In conclusion, the comparison of the in vitro derived iNSCs with embryonic transcriptomic reference atlases indicate that iNSCs are similar to human embryonic neuroepithelial cells present at developmental stage of D.W. 5.

Discussion

Human iNSCs directly converted from somatic cells hold great promise for neurodevelopmental studies and a source for cell replacement therapies. Further progress in iNSC research critically depends on their comprehensive transcriptomic profiling and comparison to physiologic counterparts. Recently, embryonic scRNA-seq studies shed light into human brain development, revealing a great cellular complexity that was previously unknown [29, 30]. Despite the immense importance of these transcriptomic atlases, it remains crucial to establish in vitro platforms, as readily accessible models for studying human brain development and disease. Even though iPSCs are widely used to this end, they lack the physiological relevance to a developmental counterpart.
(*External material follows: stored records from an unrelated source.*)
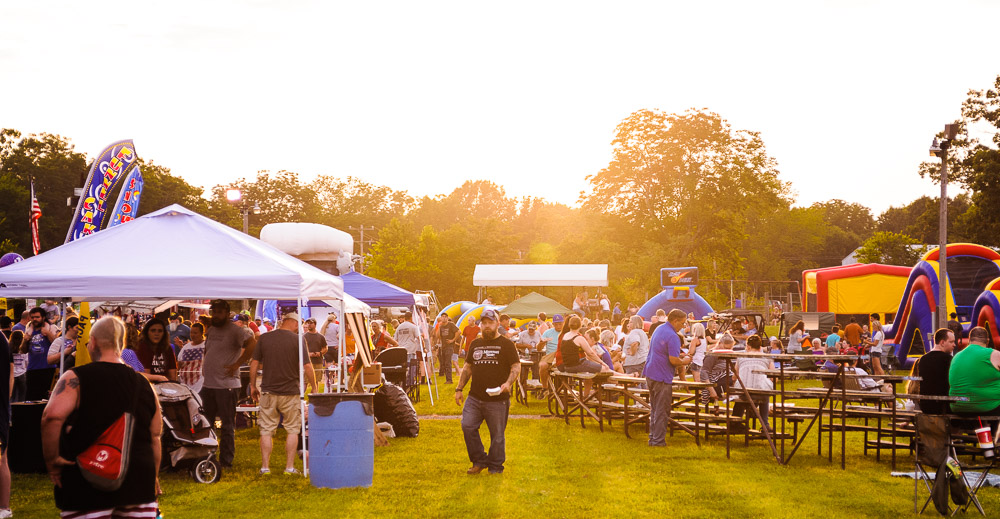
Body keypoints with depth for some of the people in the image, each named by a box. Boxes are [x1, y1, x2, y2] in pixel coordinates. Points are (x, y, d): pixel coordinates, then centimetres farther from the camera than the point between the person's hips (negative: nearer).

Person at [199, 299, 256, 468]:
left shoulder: (236, 330, -10)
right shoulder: (211, 329, 14)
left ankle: (226, 460, 5)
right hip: (208, 384, 8)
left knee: (228, 425, 0)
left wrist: (237, 364, -21)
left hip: (227, 386, -8)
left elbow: (252, 344, -23)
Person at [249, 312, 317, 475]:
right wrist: (314, 388, 2)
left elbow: (254, 363, 3)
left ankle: (265, 467, 9)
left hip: (268, 391, 2)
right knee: (292, 430, 10)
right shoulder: (298, 340, -7)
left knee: (266, 431, 9)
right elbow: (307, 367, -10)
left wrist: (253, 385, 13)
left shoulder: (264, 338, 1)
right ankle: (289, 467, 9)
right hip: (291, 392, -2)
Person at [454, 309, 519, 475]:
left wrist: (508, 383, -19)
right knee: (467, 427, -8)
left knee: (497, 434, 2)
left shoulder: (506, 344, 1)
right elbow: (467, 367, 21)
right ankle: (479, 461, 9)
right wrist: (459, 388, 14)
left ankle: (495, 467, 16)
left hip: (498, 399, -4)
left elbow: (516, 367, -2)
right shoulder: (475, 344, 15)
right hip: (475, 397, 4)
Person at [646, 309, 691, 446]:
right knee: (662, 411, -2)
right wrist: (684, 361, -4)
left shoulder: (659, 330, 13)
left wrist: (679, 356, 18)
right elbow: (673, 360, -23)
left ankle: (653, 437, 21)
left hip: (650, 374, 9)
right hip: (662, 378, -9)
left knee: (654, 408, 17)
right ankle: (658, 441, 0)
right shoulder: (673, 337, -18)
Our study demonstrates that iNSCs represent an appropriate in vitro proxy for this purpose. By transcriptomic analyses at single cell level, we show that iNSCs represent a highly homogeneous population that uniformly expresses bona fide NSC markers. Furthermore, cellular benchmarking indicates that iNSCs are a multipotent, self-renewing stem cell population that in contrast to iPSCs does not exhibit pluripotency marker expression. Additional transcriptomic profiling revealed that the NSC conversion process is complete and successful, leading to a pure NSC population that is distinct from the original fibroblast cell type. Finally, the cells maintain their neurogenic and gliogenic capacities, differentiating into neurons and astrocytes in vitro. Transcriptomic profiling of several anterior/ posterior markers of the developing human neural tube revealed an expression of anterior and middle hindbrain markers, mainly expressed at rhombomeres R2-R6. This observation is in accordance with the patterning factors used for the iNSC maintenance, including factors for WNT activation, morphogens that are known to cause caudalization of the neural tube [68, 69].
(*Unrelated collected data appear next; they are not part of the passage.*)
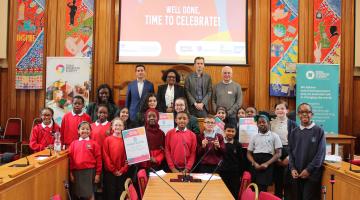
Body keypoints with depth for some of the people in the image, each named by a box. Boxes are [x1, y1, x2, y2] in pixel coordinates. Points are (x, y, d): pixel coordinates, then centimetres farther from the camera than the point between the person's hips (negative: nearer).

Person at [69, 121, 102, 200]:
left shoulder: (94, 144, -1)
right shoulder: (74, 143, 6)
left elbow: (98, 159, -1)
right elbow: (71, 159, 7)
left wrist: (98, 173, -3)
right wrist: (71, 173, 5)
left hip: (90, 171, -2)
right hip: (77, 172, 3)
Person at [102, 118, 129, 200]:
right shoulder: (108, 140, 1)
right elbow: (105, 156, -4)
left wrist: (122, 170, -8)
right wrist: (113, 169, -9)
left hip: (122, 172, 2)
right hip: (109, 172, -1)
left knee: (121, 193, 9)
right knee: (110, 193, 4)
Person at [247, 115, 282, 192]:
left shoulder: (274, 136, 7)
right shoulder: (254, 137, 15)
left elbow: (278, 153, 0)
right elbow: (249, 153, 13)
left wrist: (267, 164, -13)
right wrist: (254, 163, -8)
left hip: (267, 165, -3)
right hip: (256, 165, 3)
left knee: (262, 188, -10)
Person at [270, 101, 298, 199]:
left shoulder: (292, 124, 1)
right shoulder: (271, 124, 5)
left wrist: (289, 157, -9)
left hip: (288, 154, -1)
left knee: (287, 181, -1)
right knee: (277, 180, 8)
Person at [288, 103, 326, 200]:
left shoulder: (319, 131, -3)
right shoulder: (294, 132, 8)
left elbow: (321, 153, -7)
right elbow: (290, 152, 9)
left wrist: (309, 170, -12)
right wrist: (292, 168, -4)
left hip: (312, 174, -3)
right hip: (296, 174, 4)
Pseudotime trajectory analysis further elucidated the homogeneity of the main highly proliferative iNSC population and outlined the commitment of a small fraction of cells towards a small subpopulation of early differentiating neurons, rendering iNSCs a valuable system for modeling early neurogenesis. Several genes were identified as important factors for the maintenance of iNSC stemness, e.g., HES4 and HES5, genes that are known to be important for the generation of the neuroepithelium during the early mouse development, but their role is not yet understood in humans [55, 56]. Conversely, FNDC5 was identified as a driver towards the neuronal commitment, an important factor in neuronal differentiation in mice and human embryonic tissues [61, 62]. However, the exact mechanism of FNDC5 biological function in human brain development is not fully elucidated.
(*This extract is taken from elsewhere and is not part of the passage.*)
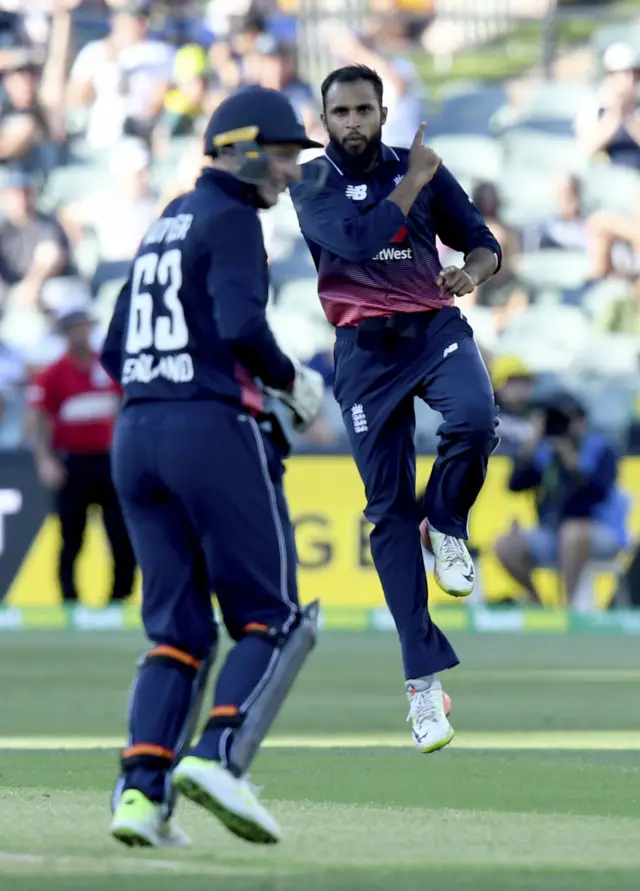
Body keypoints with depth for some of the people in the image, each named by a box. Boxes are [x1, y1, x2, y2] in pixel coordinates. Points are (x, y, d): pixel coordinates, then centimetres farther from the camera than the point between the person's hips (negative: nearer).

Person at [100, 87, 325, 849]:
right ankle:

Finally, we employed state-of-the-art in silico pipelines in order to extract transcriptomic signatures of different cell types present in the in vivo developing embryonic human brain. Subsequently, we compared these signatures to the in vitro derived NSCs and investigated whether these cells have transcriptomically similar cellular and developmental identities to the embryonic counterparts. Intriguingly, iNSCs are indeed transcriptomically similar to embryonic neuroepithelial cells of D.W. 5, with the subcluster of spontaneously differentiating cells being annotated as neuronal cells of either D.W. 4–8 (Eze et al. atlas) [29], or D.W. 5–6, based on the Zeng et al. reference dataset [30], emphasizing the potential of the model for the investigation of early neurogenesis.

Conclusions

In summary, our data demonstrates that iNSCs represent a monoclonally expandable multipotent population of stem cells reflecting developmental age of 5 weeks of embryonic development. They represent a suitable, potentially autologous cellular population for studying early events of human brain development, as well as modeling pathoneurological phenotypes.